WHAT YOU NEED TO DO: Work out how many lines of the data hold the string "created", and reply with that number alone.

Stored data
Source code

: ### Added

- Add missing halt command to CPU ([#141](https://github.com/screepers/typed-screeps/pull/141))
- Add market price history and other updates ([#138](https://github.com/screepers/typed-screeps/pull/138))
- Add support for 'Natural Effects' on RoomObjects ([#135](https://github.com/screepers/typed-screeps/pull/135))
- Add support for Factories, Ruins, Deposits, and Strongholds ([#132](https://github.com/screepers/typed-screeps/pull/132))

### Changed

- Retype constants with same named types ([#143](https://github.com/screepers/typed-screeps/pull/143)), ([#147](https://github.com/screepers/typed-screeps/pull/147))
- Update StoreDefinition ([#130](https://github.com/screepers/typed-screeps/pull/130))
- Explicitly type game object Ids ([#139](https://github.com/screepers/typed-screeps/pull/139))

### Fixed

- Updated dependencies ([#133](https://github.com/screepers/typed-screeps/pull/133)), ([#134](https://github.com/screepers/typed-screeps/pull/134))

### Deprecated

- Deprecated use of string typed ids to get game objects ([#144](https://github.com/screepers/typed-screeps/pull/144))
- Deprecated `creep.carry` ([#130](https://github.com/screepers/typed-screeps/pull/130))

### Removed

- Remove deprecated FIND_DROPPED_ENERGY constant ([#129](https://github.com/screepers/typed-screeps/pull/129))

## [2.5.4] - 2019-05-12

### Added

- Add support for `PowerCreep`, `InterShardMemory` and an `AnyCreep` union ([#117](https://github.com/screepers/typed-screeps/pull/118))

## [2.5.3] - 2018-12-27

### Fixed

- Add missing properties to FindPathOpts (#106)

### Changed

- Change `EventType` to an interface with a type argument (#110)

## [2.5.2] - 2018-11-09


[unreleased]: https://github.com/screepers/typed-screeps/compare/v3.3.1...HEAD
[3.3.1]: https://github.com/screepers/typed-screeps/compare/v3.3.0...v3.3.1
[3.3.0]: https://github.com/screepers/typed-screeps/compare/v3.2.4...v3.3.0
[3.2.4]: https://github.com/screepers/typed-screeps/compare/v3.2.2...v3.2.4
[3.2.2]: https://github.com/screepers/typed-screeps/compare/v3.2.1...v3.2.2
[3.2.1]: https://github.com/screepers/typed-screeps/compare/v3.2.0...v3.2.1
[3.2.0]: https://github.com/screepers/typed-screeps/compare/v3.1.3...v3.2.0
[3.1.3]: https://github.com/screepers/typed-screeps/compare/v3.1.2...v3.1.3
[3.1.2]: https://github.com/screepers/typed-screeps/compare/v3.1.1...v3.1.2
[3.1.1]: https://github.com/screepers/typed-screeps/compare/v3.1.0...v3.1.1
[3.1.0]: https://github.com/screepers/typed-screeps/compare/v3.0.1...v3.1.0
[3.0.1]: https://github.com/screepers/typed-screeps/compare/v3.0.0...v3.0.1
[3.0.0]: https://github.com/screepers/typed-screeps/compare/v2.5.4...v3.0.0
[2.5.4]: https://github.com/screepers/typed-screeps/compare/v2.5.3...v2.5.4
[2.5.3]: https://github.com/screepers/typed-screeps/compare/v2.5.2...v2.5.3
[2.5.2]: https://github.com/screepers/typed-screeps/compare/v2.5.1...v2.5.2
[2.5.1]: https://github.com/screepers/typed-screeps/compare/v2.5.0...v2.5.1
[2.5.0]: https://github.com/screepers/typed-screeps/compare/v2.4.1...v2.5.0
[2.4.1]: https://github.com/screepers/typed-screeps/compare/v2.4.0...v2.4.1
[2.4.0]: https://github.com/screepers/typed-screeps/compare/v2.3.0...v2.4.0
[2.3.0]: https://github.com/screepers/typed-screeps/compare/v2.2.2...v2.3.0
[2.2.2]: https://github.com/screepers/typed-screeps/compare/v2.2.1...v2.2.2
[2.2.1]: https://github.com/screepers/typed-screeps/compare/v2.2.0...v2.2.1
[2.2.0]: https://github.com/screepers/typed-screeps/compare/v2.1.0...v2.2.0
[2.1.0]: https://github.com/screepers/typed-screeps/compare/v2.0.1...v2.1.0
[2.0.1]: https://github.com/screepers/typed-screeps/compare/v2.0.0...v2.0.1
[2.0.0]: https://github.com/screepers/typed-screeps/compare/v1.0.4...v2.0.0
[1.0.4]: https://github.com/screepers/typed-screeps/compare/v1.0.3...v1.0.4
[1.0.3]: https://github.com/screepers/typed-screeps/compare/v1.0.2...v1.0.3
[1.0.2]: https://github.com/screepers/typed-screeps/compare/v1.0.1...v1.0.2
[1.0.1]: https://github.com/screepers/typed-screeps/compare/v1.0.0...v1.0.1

...

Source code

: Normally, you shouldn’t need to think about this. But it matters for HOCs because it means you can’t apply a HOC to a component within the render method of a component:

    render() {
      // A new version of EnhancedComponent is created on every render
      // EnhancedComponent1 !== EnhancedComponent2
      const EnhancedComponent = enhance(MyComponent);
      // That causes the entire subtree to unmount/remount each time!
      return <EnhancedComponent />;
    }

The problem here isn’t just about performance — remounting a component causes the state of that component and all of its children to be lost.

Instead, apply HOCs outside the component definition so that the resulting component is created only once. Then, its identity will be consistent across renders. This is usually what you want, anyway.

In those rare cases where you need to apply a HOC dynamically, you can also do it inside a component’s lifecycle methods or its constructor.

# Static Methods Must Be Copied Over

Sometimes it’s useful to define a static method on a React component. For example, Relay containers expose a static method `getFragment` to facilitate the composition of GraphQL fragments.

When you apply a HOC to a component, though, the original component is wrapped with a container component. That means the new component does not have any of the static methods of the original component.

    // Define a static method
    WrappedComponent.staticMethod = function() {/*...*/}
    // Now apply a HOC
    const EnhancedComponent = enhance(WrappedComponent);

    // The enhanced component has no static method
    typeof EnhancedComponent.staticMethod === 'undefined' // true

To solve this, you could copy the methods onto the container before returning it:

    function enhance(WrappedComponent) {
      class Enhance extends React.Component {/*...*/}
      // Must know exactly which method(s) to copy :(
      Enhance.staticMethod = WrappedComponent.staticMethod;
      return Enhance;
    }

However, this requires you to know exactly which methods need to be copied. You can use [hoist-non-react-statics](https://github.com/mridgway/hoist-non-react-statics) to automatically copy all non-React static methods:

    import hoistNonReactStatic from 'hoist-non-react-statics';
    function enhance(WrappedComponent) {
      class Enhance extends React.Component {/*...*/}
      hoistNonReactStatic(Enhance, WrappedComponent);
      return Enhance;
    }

--

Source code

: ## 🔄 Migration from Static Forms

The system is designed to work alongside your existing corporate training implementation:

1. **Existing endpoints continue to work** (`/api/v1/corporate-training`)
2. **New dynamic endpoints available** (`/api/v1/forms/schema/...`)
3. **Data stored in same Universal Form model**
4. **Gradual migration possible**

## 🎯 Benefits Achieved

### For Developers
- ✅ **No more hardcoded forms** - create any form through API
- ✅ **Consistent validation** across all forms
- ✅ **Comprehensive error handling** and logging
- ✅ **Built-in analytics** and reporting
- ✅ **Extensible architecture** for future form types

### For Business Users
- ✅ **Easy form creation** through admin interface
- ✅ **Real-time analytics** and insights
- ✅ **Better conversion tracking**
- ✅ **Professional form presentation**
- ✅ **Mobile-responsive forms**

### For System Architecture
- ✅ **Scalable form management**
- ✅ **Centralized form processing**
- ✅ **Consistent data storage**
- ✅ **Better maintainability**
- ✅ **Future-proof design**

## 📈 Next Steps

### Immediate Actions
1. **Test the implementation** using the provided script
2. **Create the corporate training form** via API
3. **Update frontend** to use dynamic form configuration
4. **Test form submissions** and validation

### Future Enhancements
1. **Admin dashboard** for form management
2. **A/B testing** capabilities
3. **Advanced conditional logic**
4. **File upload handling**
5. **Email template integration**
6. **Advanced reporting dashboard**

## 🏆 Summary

RESPONSE: 2